Tamara,
Perhaps this will do what you need. I've made my best guesses based on your
initial post.
Start by making a copy of your workbook so that if things do go bad you'll
still have the source information. Press [Alt]+[F11] to put the code below
(with any changes to the 1st 2 Const values you need to make) into one of the
workbooks. Once the VB Editor opens, use Insert | Module to start a new code
module. Copy the code below and paste it into the code module. Select the
sheet with data on it and use Tools | Macro | Macros and the [Run] button to
run the code.

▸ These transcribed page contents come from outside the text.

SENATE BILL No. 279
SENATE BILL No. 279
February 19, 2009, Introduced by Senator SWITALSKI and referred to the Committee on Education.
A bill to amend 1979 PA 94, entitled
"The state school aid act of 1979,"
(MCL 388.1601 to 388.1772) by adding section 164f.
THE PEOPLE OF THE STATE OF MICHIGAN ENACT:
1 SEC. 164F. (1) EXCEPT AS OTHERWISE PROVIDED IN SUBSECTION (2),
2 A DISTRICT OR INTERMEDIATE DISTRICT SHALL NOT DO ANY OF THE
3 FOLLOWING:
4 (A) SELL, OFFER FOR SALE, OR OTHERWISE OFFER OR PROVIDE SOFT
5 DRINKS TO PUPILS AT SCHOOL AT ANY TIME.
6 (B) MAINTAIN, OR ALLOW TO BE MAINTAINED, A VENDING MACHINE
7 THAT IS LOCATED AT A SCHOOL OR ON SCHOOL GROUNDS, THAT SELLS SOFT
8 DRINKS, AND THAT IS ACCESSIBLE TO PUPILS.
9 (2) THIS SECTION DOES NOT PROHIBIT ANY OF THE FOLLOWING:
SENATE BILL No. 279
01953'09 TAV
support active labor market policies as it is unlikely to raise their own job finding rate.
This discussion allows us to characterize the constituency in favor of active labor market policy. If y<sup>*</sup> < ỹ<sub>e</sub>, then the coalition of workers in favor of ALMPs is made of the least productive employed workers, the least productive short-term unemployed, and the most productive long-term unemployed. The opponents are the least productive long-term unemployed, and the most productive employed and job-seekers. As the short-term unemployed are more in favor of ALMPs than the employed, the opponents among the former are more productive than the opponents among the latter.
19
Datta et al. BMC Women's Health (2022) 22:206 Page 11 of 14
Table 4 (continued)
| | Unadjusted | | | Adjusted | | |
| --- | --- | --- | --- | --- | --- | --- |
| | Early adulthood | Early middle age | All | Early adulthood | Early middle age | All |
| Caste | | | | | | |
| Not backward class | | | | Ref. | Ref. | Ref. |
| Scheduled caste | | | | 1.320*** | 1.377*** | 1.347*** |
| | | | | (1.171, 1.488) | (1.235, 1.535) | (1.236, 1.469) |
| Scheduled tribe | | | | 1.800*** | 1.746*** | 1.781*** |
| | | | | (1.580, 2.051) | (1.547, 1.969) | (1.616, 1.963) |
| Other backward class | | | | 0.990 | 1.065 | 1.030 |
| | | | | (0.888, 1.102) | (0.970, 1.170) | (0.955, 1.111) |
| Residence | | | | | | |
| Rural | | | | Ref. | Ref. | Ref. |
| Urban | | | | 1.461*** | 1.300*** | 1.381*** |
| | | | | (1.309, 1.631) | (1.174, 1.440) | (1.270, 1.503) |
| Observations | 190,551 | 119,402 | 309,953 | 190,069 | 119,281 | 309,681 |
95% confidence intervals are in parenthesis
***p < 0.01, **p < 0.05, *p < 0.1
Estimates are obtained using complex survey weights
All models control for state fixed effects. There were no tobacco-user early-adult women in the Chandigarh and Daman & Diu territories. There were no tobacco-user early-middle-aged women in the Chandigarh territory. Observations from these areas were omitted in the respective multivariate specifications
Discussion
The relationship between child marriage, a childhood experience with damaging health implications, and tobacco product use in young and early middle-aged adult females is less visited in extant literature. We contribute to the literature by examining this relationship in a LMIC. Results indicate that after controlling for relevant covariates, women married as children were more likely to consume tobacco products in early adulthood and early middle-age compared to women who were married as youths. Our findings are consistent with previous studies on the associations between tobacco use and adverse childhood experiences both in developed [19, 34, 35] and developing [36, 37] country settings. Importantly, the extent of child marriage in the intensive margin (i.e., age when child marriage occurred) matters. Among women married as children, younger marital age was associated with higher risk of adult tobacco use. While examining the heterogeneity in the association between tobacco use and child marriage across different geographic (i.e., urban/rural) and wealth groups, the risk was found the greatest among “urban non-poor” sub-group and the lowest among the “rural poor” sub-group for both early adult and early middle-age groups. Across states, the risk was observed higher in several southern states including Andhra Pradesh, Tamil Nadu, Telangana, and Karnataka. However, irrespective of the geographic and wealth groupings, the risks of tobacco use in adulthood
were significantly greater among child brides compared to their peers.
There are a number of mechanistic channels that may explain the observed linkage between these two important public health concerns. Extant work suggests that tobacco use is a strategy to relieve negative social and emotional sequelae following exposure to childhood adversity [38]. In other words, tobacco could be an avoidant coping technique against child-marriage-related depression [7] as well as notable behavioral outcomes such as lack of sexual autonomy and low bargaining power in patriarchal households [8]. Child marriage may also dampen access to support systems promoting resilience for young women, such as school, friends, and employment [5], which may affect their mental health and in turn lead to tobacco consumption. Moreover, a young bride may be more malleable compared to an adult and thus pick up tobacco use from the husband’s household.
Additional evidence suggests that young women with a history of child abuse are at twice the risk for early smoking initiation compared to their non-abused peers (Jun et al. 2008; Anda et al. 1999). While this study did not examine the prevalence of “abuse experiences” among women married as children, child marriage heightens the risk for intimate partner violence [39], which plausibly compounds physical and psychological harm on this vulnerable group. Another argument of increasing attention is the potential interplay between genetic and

As noted in it, it will take some time - somewhere between 9
and 20 minutes probably, depending on your setup.
Sub CollateAndRemoveExtraEntries()
'sheet to be processed must be selected
'before calling this Macro
'Tested Time-To-Run:
' Excel 2003 on Win XP
' Single Core AMD 3200+: 9m 37s
' Excel 2007 on Win XP
' Dual Core AMD 4800+: 18m 07s
' Excel 2007 on Vista
' Intel CoreDuo 6600: 14m 10s
'
'There's often help to be found at
' HelpFrom @ jlathamsite. com
'
'change these Const values to
'match your worksheet layout
Const uniqueIDColumn = "A" ' where to look for dupes
'assumes all columns from A to 'lastUsedColumn' are involved
Const lastUsedColumn = "W" ' last column of data
Dim dataOffsets() As Long ' offsets to columns of data
Dim sortRange As Range
Dim baseCell As Range
Dim anyColOffset As Long
Dim LC As Long ' loop counter
Dim RO As Long ' row offset pointer
Dim BCO As Long ' row offset from baseCell
Dim lastUsedRow As Long
Dim tempString As String ' work space
'set up to hold data offsets
ReDim dataOffsets(1 To _
Range(lastUsedColumn & "1").Column)
'fill offset array, assumes all columns
'from A to 'lastUsedColumn' are involved
For LC = LBound(dataOffsets) To UBound(dataOffsets)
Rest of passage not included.